We got chatting to a Dutch couple who were camping with a gaggle of 10-year-old girls (a birthday party), and they told us about laws passed in the country which prohibit development of out-of-town large retail parks. This allows the high streets to thrive because instead of one massive shop serving several towns and everyone driving to it, there is a selection of shops in each town. Clothes stores, mattress and bed purveyors, stationers, and most shocking of all – a thriving greengrocer next door to the Albert Heijn supermarket in Middleburg.
On the other hand, Holland is not immune to issues faced by other countries either. Currently, there is a dispute regarding reduction of farming-related nitrogen emissions and the farmers are protesting against it by hanging the Dutch flags upside down by their fields all over the country. As our German friend said, it a very neat and civilised way to protest.

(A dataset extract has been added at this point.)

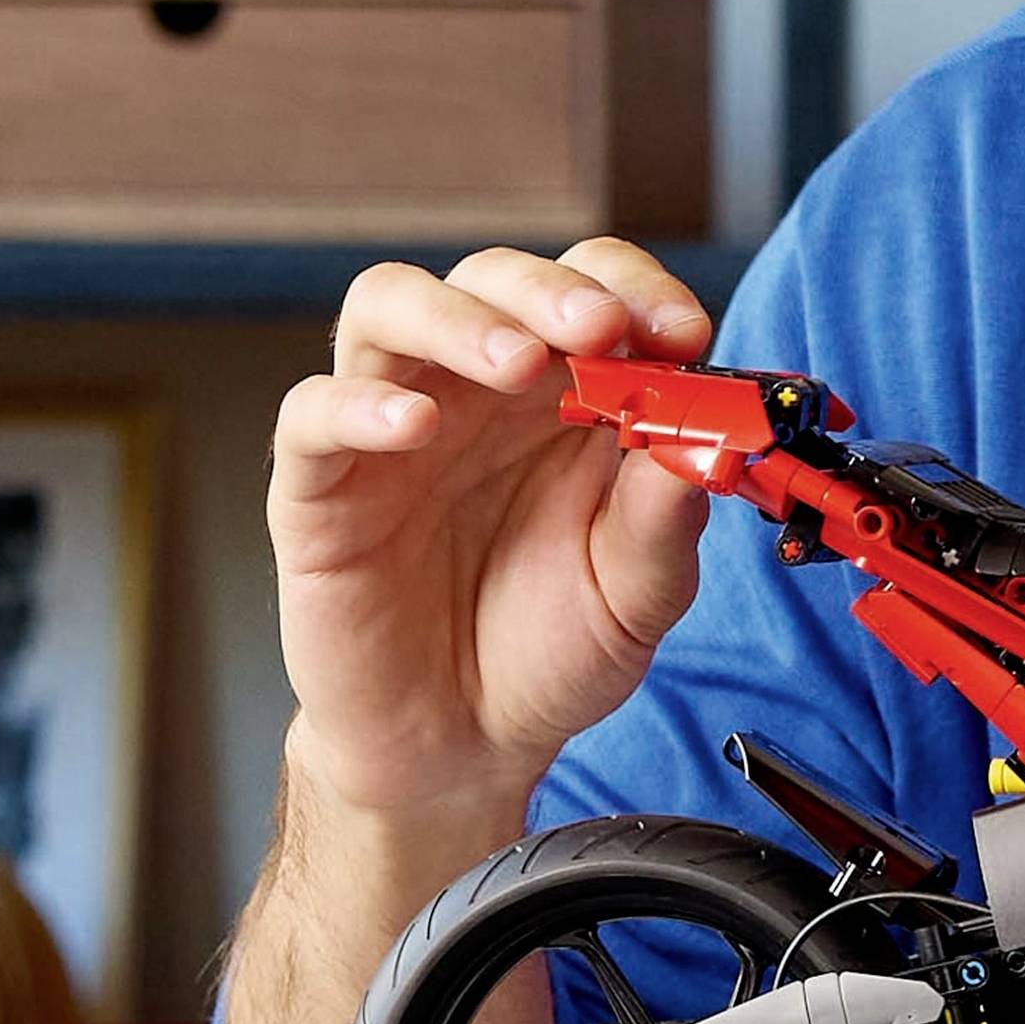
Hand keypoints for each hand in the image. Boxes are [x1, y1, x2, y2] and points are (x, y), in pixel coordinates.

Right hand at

Civilised, in fact, seems to be the most fitting word to describe Holland. We strolled in Rotterdam and I uttered in complete astonishment: where are the homeless people? Imagine that – I was surprised. One wild thing to be surprised by: there was a distinct lack of well-watered revellers trying to find their noisy way home after dark even in Amsterdam. I don’t know if this has something to do with the ubiquitous canals acting as a sufficient deterrent to pissed up shenanigans or the drinking culture is different to what is considered normal in the UK.
The country is immaculate. Clean, well-kept, unspoilt and with some of the most stunning residential areas I could have imagined. Roads are routinely lined with trees and instead of hedges, fields are marked with water filled ditches, covered in lily pads, teeming with wildlife. Even the many wind turbines do not feel oppressive.
Yes, the Dutch pay very high income tax in comparison to the British (https://expatax.nl/tax-rates-in-the-netherlands-2022/) but it clearly is used for the benefit of the people. The state provides and maintains to a high standard open spaces in which to exercise, relax, walk your dog or just be. The cities and towns are clean, bustling and safe. I felt settled and at ease and not like a product expected to constantly provide an income to someone else or to accept austerity driven, substandard anything.
I couldn’t see much presence of giant corporations with the naked eye, and I do hope that this state of affairs will never change. We are so immersed in it in the UK, we forget what havoc rampant capitalism and resulting consumerism can wreak in society as well as on more granular, community and individual levels. Everything becomes a commodity, including you and me. Holland seems to be dodging this bullet for now and people appear to be largely immune to the illusions of well targeted PR and, dare I say it, happier for it.
I felt happier. I felt I could make choices for myself and wasn’t being constantly coerced into something that I wouldn’t care for otherwise. It makes you strong and in control of your life and I will hold on to this feeling just as I held on to the omnipresent line of the Dutch horizon in the most challenging parts of the journey.